George M. Irwin died in November 2021 at the age of 99 in his hometown of Quincy, Illinois. An arts leader of towering importance in the state, Irwin founded the first community arts council in the United States in Quincy in 1947 and then went on to launch the Illinois Arts Council in 1963 and cofound the national advocacy organization Americans for the Arts. A tireless advocate for music, historic preservation, and art museums, he was also an avid collector of contemporary art, particularly by artists in Illinois.
Though a graduate of the University of Michigan, Irwin was deeply devoted to Krannert Art Museum (KAM). An exhibition of his collection at KAM in 1980 under the directorship of Muriel Christison led to a long series of gifts to KAM starting in 1982 and running through 2019. These works are primarily prints and drawings, including pieces by internationally recognized artists such as Sol LeWitt, Alex Katz, Joyce Kozloff, and Lee Bontecou.

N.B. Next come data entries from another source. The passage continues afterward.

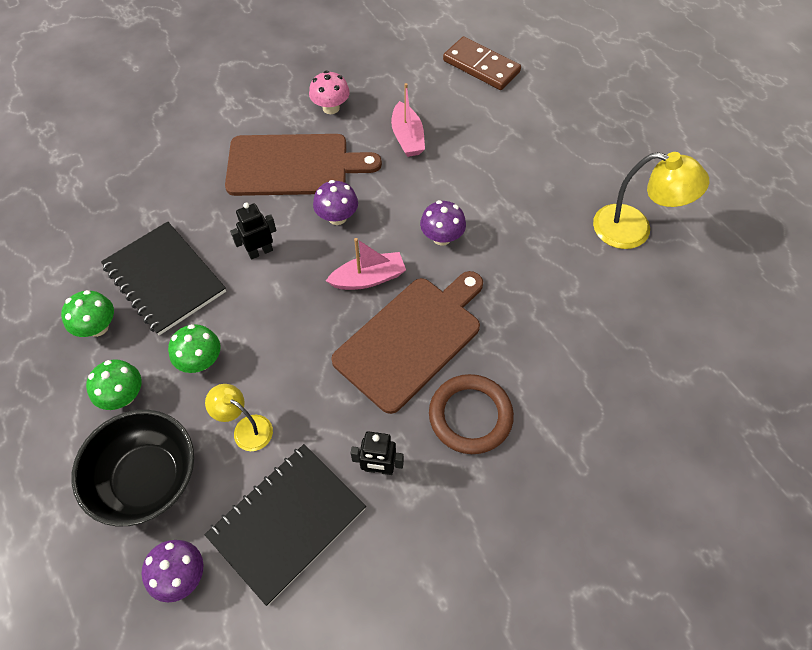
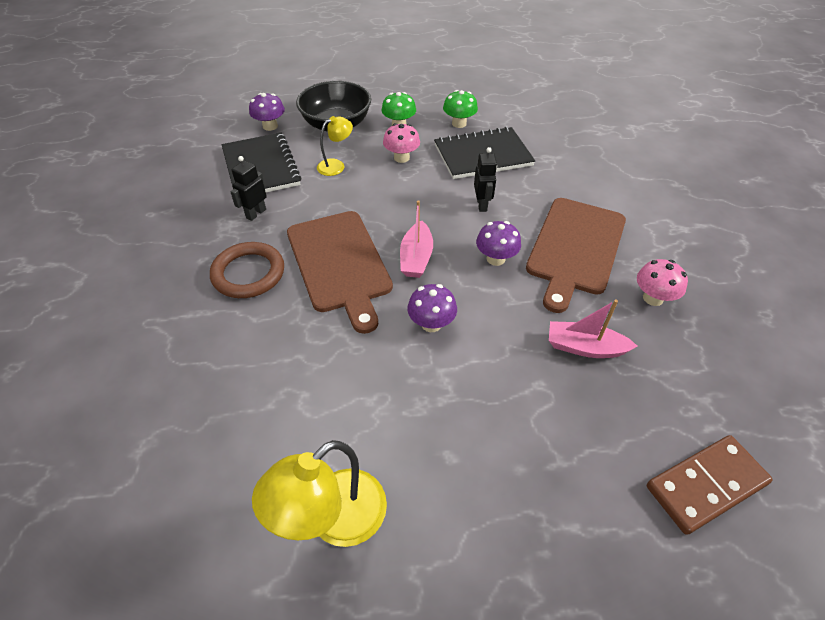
camera: 115 degrees right, 10 degrees down
green mushroom [168,324,221,373] -> pink mushroom [383,123,420,163]

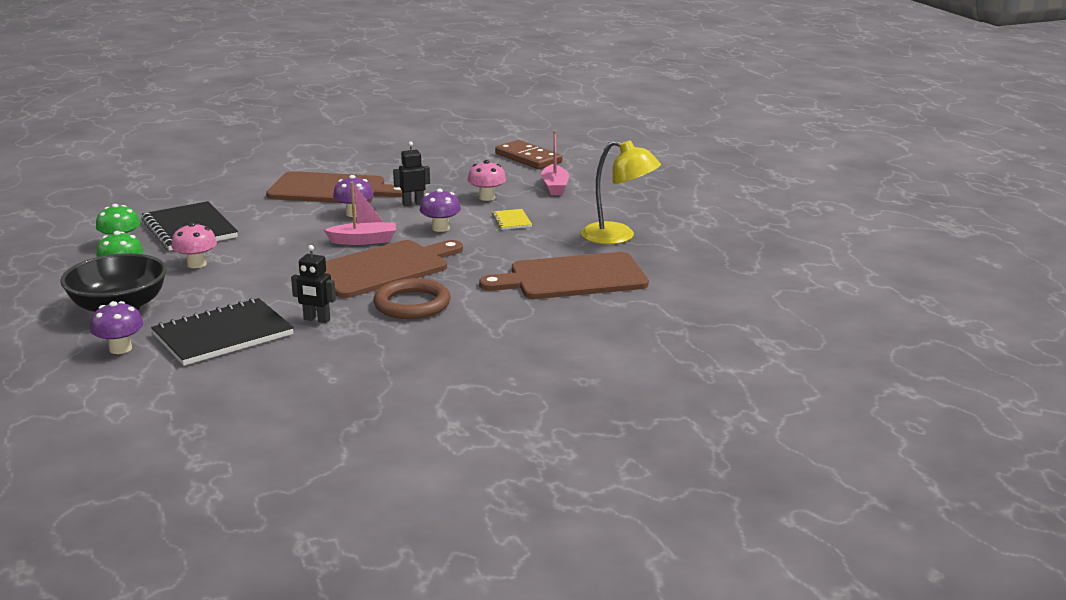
camera: 105 degrees left, 25 degrees down
yellow lamp [317,116,353,176] -> none
black robot [474,147,497,212] -> black robot moved to [393,142,430,206]
pink boat [549,299,637,358] -> pink boat moved to [541,131,569,195]
pink mushroom [637,259,688,306] -> pink mushroom moved to [468,160,506,201]
none -> brown cutting board [479,252,649,299]
none -> yellow notebook [492,209,532,230]

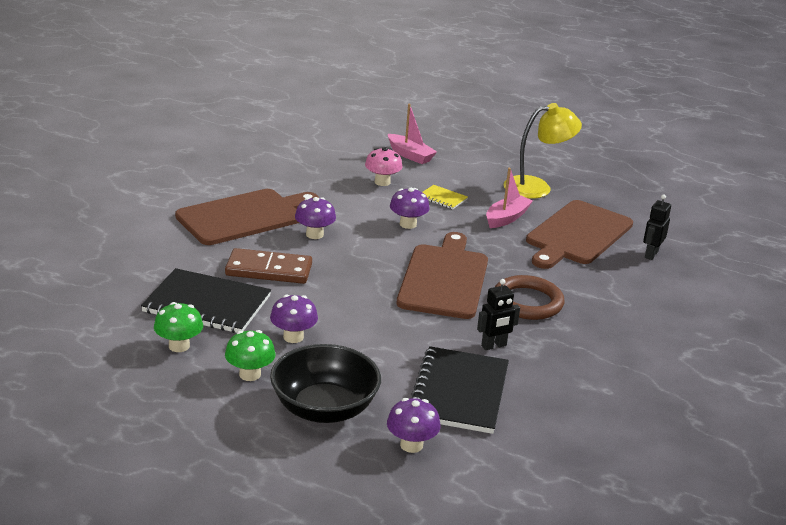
camera: 45 degrees left, 5 degrees up
pink mushroom [171,222,217,268] -> purple mushroom [270,295,318,343]
pink boat [324,182,396,245] -> pink boat moved to [486,168,533,228]
black robot [393,142,430,206] -> black robot moved to [643,194,671,260]
brown domino [495,140,562,169] -> brown domino moved to [225,248,312,284]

But it was Irwin's expansive and forward-looking collecting, particularly works by women, indigenous people, and black artists such as Barbara Jones-Hogu, Andy Tsinajinnie, and Richard Hunt that transformed KAM's holdings. His devotion to the art of Chicago was legendary, and KAM's outstanding holdings of the Hairy Who and Chicago Imagists owe a great deal to Irwin's gifts, which include works by Ed Paschke, Ray Yoshida, Karl Wirsum, Jim Nutt, Gladys Nilsson, Barbara Rossi, and Christina Ramberg.
We celebrate George Irwin's advocacy for the arts and remain grateful for his long commitment to Krannert Art Museum.